ABSTRACT

The raison d’être of architecture is the design and creation of comfortable environments—forms, envelopes and buildings—to accommodate living. However, particular typologies of architecture, such as the corporate office building or the high-rise residential tower, disengage inhabitants from “the living.”1 In this phrase, I identify two modes of existence. First, “the living” is lifestyle or way of life, which includes people’s habits and routines. Second, “the living” is that which transforms. This sense of the phrase involves materials that grow and decay, forms that evolve over time, and non-static situations and phenomena. Together, lifestyle and durational process interact in order to enhance or violate biological matter. Thus, “the living” also connotes vulnerability. Architecture’s current disconnection from the living abounds. One experiences it every day in spaces and situations such as an office without windows, an upper-floor apartment without a courtyard, balcony, or any access to fresh air, rooms away from street life or public space, walls, ceilings and floors that are badly constructed or covered with unsuitable materials, and spaces with homogeneous light. Such poor design contributes to the potential monotony of the nine-to-five workweek, exacerbating the need to get away from work, and a number of psychological and biological disorders, including depression and irregular bio-rhythms.
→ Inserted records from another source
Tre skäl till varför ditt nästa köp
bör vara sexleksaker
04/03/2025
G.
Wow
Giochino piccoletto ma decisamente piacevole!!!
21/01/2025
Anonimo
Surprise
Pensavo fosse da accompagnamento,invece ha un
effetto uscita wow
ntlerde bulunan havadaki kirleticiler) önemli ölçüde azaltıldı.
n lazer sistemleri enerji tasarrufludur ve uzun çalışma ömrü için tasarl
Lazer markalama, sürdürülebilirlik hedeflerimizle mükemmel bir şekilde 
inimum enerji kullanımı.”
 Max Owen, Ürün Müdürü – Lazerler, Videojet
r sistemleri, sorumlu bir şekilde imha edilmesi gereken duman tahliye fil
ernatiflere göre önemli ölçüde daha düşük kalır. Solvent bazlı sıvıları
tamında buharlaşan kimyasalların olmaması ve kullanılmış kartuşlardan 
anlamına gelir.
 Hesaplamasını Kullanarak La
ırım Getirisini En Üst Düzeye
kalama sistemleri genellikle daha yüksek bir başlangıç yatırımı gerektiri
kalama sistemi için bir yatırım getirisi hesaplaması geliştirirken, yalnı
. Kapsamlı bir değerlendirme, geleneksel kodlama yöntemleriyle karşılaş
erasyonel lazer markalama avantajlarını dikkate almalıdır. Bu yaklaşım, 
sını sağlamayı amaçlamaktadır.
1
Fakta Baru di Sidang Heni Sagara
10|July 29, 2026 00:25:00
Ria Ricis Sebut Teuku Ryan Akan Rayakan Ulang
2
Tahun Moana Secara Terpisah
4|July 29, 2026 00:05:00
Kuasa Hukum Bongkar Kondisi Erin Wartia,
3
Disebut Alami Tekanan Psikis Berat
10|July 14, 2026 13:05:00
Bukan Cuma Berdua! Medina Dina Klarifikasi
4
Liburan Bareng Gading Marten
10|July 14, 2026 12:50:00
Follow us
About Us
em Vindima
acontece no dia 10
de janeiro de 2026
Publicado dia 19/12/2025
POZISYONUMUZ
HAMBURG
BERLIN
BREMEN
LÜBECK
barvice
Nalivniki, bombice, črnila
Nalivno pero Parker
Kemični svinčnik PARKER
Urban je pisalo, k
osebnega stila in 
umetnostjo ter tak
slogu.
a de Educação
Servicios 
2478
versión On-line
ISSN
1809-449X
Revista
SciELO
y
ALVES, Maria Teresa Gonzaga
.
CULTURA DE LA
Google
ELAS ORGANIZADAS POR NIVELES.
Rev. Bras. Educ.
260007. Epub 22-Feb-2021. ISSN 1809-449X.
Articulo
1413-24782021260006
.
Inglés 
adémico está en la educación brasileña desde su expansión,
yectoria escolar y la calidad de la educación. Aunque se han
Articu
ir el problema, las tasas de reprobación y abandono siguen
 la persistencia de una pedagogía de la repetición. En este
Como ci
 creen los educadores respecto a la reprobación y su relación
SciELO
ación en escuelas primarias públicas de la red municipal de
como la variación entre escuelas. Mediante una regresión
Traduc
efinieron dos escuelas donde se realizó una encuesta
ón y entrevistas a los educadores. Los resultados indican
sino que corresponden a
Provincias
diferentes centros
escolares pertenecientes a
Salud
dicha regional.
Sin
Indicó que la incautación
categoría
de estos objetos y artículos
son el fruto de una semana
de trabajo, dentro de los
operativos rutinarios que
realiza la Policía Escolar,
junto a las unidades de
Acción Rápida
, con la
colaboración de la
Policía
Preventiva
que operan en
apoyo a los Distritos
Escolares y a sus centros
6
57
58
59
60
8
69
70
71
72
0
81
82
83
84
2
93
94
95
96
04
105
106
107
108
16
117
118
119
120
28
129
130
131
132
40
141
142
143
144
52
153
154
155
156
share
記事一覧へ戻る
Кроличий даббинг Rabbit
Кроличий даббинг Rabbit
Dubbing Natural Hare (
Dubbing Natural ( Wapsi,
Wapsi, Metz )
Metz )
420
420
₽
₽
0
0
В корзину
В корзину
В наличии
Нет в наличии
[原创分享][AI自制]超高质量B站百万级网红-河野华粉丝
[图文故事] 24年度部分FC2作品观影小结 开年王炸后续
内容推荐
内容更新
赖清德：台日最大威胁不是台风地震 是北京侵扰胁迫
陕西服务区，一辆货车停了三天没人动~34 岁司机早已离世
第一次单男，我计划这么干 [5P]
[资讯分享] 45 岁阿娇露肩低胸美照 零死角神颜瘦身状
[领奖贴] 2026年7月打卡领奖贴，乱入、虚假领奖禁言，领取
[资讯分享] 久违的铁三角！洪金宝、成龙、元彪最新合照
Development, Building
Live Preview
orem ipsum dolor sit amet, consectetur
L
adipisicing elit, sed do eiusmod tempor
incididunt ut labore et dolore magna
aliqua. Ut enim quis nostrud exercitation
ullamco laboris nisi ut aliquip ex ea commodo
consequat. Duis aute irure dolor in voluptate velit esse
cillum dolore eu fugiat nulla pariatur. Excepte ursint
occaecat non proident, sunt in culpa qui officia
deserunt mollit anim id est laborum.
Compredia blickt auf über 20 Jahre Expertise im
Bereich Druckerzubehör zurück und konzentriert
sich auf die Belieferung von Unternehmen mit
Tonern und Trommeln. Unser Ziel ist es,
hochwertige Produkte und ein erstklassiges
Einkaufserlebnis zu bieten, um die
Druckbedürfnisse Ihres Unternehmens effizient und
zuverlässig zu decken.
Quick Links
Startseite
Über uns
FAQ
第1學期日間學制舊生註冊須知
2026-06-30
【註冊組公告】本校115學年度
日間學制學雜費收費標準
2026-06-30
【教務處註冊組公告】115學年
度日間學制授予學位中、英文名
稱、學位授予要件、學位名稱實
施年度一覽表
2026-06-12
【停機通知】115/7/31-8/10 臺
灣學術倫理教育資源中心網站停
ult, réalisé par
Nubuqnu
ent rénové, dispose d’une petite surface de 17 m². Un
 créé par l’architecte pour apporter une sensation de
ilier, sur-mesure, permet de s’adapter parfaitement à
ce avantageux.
This chapter critiques the bland, profit-driven corporate building, arguing that its sealed structures and controlled environments are deleterious to users. In opposition, I propose that a “metabolic architecture” provides an alternative design strategy. Metabolic architecture literally and metaphorically lives, registering its existence in four transformative states: birth and growth; digestion and nutrition; motion and action; and finally, decay and recycling.